This is an age of gender fluidity, when many are embarrassed to be caught occupying one of the two traditional gender identities year after year, as if no progress at all has been made on the gender frontier. Not Evelyn Waugh, however. The great British writer lived 63 years as a man, and if he is still paying attention, he undoubtedly has noticed that Time magazine listed him last week as the 97th most-read female writer on campus today.
Though nobody knows why Waugh did it, it’s fair to say that changing one’s sexual identity 50 years after one’s death is still considered unusual. A few wags have suggested that Waugh headed for the female list of all-time writers out of cowardice: he feared he wouldn’t make the top 100 if he had to face big-time male writers like Shakespeare and George Eliot.

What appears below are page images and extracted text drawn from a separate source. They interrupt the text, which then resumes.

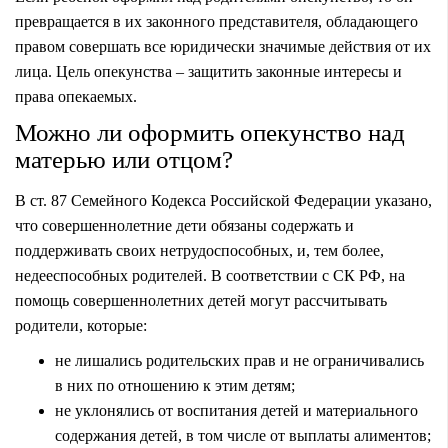
превращается в их законного представителя, обладающего
правом совершать все юридически значимые действия от их
лица. Цель опекунства – защитить законные интересы и
права опекаемых.
Можно ли оформить опекунство над
матерью или отцом?
В ст. 87 Семейного Кодекса Российской Федерации указано,
что совершеннолетние дети обязаны содержать и
поддерживать своих нетрудоспособных, и, тем более,
недееспособных родителей. В соответствии с СК РФ, на
помощь совершеннолетних детей могут рассчитывать
родители, которые:
не лишались родительских прав и не ограничивались
в них по отношению к этим детям;
не уклонялись от воспитания детей и материального
содержания детей, в том числе от выплаты алиментов;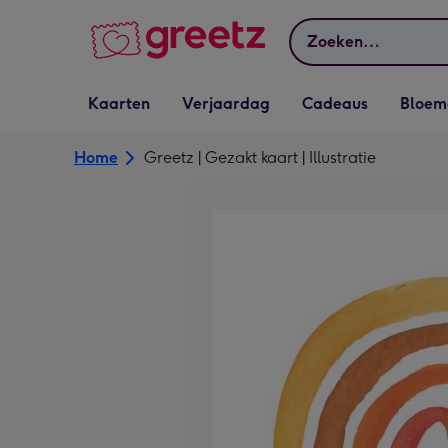
Bekijk meer
Zoeken
Vervolgkeuzelijst
Vervolgkeuzelijst
Vervolgkeuzelijst
Vervolgkeuz
Kaarten
Verjaardag
Cadeaus
Bloem
Kaarten openen
Verjaardag openen
Cadeaus openen
Bloemen o
Home
Greetz | Gezakt kaart | Illustratie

That would have been unworthy. Still, we all know that Time rarely makes things up, so there must have been some indication that Waugh was ready for a change, even after so many quiet, basically decision-free years. For evidence, Time likely looked to Waugh’s autobiography, which reveals him/her fretting that people took Evelyn as a girl’s name. Didn’t Freud teach us that things often mean their opposite? So it fair to deduce, as Time’s editors obviously did, that fretting=yearning.
Also, Waugh tellingly had a long romance with a woman named Evelyn. This was no coincidence but a clear indication (how did we miss it?) that he/she identified so immensely with the girly name and considered marriage as a way of possessing even more of it, until internal conflict forced him to put off the big gender decision until the quieter time after death.
Besides, the writer’ full name was Arthur Evelyn Waugh, so if he wasn’t committed to a long and exhausting 116-year march toward a fresh gender identity, as now seems likely, why didn’t he just call himself Artie Waugh? No, Time magazine is right. Waugh wanted change and sought it boldly, though perhaps a bit slowly.